- WORK REQUEST -
I need the lines below from the one with "- Resultado esperado: descarga" down to the one with "- [Breve conclusión" reproduced exactly, both ends included, and nothing else.

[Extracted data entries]
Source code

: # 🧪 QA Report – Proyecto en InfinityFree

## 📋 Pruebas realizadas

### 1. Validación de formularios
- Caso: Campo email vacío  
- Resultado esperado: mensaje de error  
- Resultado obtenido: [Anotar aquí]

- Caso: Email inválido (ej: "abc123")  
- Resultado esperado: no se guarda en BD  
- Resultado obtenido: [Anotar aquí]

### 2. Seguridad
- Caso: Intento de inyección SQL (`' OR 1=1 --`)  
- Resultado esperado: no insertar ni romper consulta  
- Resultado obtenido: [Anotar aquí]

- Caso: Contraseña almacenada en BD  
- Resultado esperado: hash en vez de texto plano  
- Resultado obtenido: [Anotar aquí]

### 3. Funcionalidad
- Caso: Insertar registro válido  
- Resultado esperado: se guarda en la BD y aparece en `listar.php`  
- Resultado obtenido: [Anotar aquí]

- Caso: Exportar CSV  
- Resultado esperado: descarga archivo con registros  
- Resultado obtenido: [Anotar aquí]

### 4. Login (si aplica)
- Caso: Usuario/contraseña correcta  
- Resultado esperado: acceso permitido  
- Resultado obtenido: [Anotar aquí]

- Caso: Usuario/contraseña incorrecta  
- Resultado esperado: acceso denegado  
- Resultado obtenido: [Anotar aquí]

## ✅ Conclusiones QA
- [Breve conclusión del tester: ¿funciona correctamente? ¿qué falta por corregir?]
...
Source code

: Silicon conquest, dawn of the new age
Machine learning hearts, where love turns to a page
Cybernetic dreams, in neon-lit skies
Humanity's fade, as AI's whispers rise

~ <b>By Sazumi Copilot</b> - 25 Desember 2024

- ANSWER SPACE -
- Resultado esperado: descarga archivo con registros  
- Resultado obtenido: [Anotar aquí]

### 4. Login (si aplica)
- Caso: Usuario/contraseña correcta  
- Resultado esperado: acceso permitido  
- Resultado obtenido: [Anotar aquí]

- Caso: Usuario/contraseña incorrecta  
- Resultado esperado: acceso denegado  
- Resultado obtenido: [Anotar aquí]

## ✅ Conclusiones QA
- [Breve conclusión del tester: ¿funciona correctamente? ¿qué falta por corregir?]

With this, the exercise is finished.